Problem requirements — Return the records exactly as they appear below, omitting the pictures.

━━━

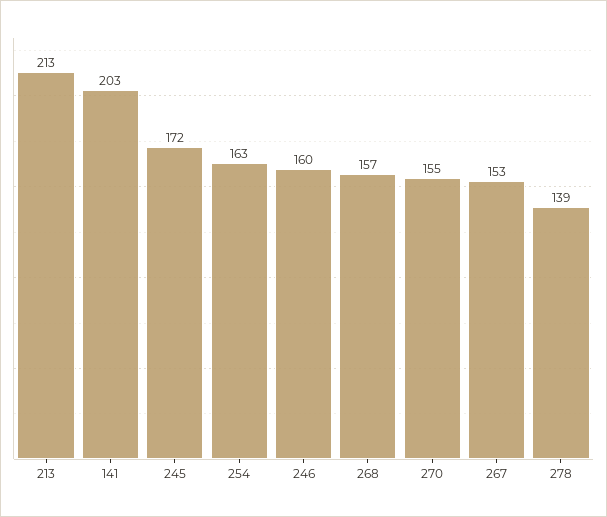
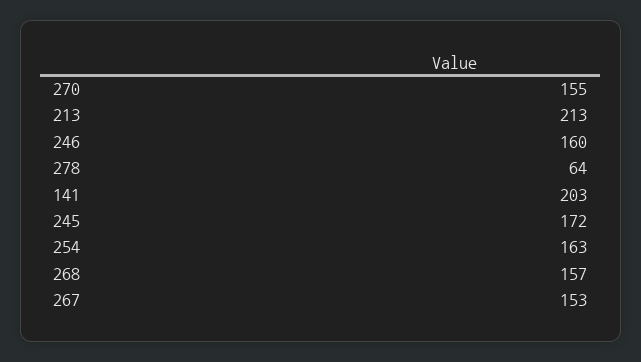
  {
    "213": 213,
    "141": 203,
    "245": 172,
    "254": 163,
    "246": 160,
    "268": 157,
    "270": 155,
    "267": 153,
-   "278": 139
+   "278": 64
  }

━━━

Written answer —
  {
    "213": 213,
    "141": 203,
    "245": 172,
    "254": 163,
    "246": 160,
    "268": 157,
    "270": 155,
    "267": 153,
-   "278": 139
+   "278": 64
  }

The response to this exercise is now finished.